## Required task 1
Please transcribe the hurricane discussion from "Hurricane Nigel Discussion" up to and including "Nigel this afternoon.".

Issued at 500 AM AST Tue Sep 19 2023

WTNT45 KNHC 190833

Hurricane Nigel Discussion Number 16
NWS National Hurricane Center Miami FL AL152023
500 AM AST Tue Sep 19 2023

Nigel is sending mixed signals this morning. While the large eye of
the hurricane has become better defined and warmer, convection
around the eyewall has weakened (and AMSR2 microwave data show the
eyewall is open on the north side). This convective disruption
appears to be due to persistent dry air and just enough shear to
entrain that air into the inner core. Satellite intensity estimates
remain about the same as 6 h ago, so the initial wind speed is
unchanged at 75 kt. Both of the NOAA Hurricane Hunter P-3 aircraft
are scheduled to be in the hurricane late this morning, so we should
have a more precise assessment of Nigel this afternoon.

The hurricane still has another day or so to intensify while it
remains in light-shear and warm-water conditions, which could
facilitate mixing out the dry air that has plagued the internal
convective structure. However, it seems like changes with Nigel will
be gradual since it has formed a large eye (which tends to be more
stable). Nigel should undergo a rapid extratropical transition from
48 to 72 h as it comes under the influence of a strong mid-latitude
trough. Little change was made to the previous intensity forecast,
above the intensity consensus at short range and near the model
average at longer range. SAR data from yesterday evening did
suggest Nigel that has grown in size, so that's reflected in the
current and near-term forecast wind radii.

## Required task 2
Rewrite the rows from the line with "family: Moraceae" up to and including the line with "country: Papua New Guinea", swapping "collection date" for "date collected" and leaving everything else unchanged. Give only those lines.

## Given data
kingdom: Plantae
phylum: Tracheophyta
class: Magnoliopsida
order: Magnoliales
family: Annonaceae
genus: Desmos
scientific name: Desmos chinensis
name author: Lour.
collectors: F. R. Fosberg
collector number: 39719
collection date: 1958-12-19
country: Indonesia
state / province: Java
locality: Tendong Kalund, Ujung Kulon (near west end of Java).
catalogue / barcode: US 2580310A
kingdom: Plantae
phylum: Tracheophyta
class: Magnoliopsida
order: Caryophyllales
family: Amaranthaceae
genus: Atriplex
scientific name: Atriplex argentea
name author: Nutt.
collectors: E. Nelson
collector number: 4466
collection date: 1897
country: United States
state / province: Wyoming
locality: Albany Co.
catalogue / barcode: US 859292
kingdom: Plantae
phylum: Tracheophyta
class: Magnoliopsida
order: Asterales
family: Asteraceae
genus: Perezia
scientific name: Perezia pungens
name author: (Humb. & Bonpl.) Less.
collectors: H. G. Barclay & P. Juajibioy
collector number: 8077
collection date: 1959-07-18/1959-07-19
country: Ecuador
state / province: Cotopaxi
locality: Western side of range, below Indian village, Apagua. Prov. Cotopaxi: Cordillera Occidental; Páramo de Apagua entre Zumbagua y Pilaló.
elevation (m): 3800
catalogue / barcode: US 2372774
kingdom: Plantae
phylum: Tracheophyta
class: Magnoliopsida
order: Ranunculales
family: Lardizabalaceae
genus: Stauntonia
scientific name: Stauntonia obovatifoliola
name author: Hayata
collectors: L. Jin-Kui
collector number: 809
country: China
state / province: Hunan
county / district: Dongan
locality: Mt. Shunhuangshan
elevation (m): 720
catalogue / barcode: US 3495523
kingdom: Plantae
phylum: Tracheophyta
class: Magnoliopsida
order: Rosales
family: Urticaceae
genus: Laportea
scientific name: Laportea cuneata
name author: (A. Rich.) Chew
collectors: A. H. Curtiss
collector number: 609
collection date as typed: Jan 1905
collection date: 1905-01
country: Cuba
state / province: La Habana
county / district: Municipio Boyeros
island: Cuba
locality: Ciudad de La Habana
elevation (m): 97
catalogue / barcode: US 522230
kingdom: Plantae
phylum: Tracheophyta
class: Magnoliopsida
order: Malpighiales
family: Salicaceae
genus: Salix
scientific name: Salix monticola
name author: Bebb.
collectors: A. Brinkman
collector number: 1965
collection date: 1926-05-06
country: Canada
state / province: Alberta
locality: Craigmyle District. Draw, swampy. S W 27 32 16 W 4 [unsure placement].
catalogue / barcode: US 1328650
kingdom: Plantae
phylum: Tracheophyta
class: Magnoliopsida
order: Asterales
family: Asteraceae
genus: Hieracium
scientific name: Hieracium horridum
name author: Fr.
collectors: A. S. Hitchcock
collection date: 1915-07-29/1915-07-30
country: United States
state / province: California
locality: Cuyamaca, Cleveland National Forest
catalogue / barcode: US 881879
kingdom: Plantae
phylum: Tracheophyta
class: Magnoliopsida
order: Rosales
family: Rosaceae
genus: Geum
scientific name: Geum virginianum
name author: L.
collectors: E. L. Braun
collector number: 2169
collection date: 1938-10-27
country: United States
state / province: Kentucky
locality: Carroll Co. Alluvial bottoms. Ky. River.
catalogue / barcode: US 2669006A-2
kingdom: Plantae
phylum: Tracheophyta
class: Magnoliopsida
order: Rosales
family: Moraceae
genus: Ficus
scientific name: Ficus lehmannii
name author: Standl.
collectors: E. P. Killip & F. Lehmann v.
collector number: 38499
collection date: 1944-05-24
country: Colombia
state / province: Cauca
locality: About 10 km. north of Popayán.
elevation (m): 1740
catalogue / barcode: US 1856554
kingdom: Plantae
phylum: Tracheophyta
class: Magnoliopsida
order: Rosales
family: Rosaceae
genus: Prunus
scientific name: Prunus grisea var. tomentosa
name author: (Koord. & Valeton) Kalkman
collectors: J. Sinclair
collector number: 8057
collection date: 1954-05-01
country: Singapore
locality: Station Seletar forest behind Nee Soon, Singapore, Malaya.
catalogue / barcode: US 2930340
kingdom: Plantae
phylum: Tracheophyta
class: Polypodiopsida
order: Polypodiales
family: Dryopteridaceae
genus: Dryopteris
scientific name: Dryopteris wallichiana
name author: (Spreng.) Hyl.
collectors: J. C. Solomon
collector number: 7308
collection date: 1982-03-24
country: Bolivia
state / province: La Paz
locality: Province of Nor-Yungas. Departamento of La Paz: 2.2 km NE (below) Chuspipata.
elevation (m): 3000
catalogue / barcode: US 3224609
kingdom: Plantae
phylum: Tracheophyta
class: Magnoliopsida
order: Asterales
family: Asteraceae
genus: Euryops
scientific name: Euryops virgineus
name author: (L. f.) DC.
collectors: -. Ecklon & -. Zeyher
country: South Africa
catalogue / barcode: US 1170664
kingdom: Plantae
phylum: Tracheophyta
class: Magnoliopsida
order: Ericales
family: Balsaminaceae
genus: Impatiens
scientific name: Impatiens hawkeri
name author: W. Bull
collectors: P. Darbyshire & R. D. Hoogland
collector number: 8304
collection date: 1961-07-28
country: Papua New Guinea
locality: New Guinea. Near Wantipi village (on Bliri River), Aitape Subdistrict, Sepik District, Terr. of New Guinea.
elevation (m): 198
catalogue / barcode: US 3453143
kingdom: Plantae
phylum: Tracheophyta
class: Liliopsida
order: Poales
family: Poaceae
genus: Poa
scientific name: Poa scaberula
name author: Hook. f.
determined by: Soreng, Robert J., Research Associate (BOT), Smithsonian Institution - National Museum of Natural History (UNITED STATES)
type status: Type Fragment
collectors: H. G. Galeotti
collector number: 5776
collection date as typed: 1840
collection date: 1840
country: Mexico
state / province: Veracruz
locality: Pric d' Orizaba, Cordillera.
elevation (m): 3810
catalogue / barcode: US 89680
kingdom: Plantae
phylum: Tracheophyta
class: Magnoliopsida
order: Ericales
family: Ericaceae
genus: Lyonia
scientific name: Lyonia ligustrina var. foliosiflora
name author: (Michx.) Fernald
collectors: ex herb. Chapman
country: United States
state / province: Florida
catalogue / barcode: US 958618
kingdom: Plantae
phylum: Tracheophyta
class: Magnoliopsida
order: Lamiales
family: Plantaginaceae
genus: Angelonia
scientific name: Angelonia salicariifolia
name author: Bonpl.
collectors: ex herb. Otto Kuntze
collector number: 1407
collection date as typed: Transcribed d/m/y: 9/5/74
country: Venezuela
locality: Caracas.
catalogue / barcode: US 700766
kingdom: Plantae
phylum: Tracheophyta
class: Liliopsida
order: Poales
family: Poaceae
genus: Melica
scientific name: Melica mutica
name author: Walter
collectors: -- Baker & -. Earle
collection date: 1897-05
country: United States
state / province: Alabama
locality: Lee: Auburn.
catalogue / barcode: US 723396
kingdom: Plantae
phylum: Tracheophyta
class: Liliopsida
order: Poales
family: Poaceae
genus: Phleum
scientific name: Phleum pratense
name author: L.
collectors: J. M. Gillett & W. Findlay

## Problem solution 1
Hurricane Nigel Discussion Number 16
NWS National Hurricane Center Miami FL AL152023
500 AM AST Tue Sep 19 2023

Nigel is sending mixed signals this morning. While the large eye of
the hurricane has become better defined and warmer, convection
around the eyewall has weakened (and AMSR2 microwave data show the
eyewall is open on the north side). This convective disruption
appears to be due to persistent dry air and just enough shear to
entrain that air into the inner core. Satellite intensity estimates
remain about the same as 6 h ago, so the initial wind speed is
unchanged at 75 kt. Both of the NOAA Hurricane Hunter P-3 aircraft
are scheduled to be in the hurricane late this morning, so we should
have a more precise assessment of Nigel this afternoon.

## Problem solution 2
family: Moraceae
genus: Ficus
scientific name: Ficus lehmannii
name author: Standl.
collectors: E. P. Killip & F. Lehmann v.
collector number: 38499
date collected: 1944-05-24
country: Colombia
state / province: Cauca
locality: About 10 km. north of Popayán.
elevation (m): 1740
catalogue / barcode: US 1856554
kingdom: Plantae
phylum: Tracheophyta
class: Magnoliopsida
order: Rosales
family: Rosaceae
genus: Prunus
scientific name: Prunus grisea var. tomentosa
name author: (Koord. & Valeton) Kalkman
collectors: J. Sinclair
collector number: 8057
date collected: 1954-05-01
country: Singapore
locality: Station Seletar forest behind Nee Soon, Singapore, Malaya.
catalogue / barcode: US 2930340
kingdom: Plantae
phylum: Tracheophyta
class: Polypodiopsida
order: Polypodiales
family: Dryopteridaceae
genus: Dryopteris
scientific name: Dryopteris wallichiana
name author: (Spreng.) Hyl.
collectors: J. C. Solomon
collector number: 7308
date collected: 1982-03-24
country: Bolivia
state / province: La Paz
locality: Province of Nor-Yungas. Departamento of La Paz: 2.2 km NE (below) Chuspipata.
elevation (m): 3000
catalogue / barcode: US 3224609
kingdom: Plantae
phylum: Tracheophyta
class: Magnoliopsida
order: Asterales
family: Asteraceae
genus: Euryops
scientific name: Euryops virgineus
name author: (L. f.) DC.
collectors: -. Ecklon & -. Zeyher
country: South Africa
catalogue / barcode: US 1170664
kingdom: Plantae
phylum: Tracheophyta
class: Magnoliopsida
order: Ericales
family: Balsaminaceae
genus: Impatiens
scientific name: Impatiens hawkeri
name author: W. Bull
collectors: P. Darbyshire & R. D. Hoogland
collector number: 8304
date collected: 1961-07-28
country: Papua New Guinea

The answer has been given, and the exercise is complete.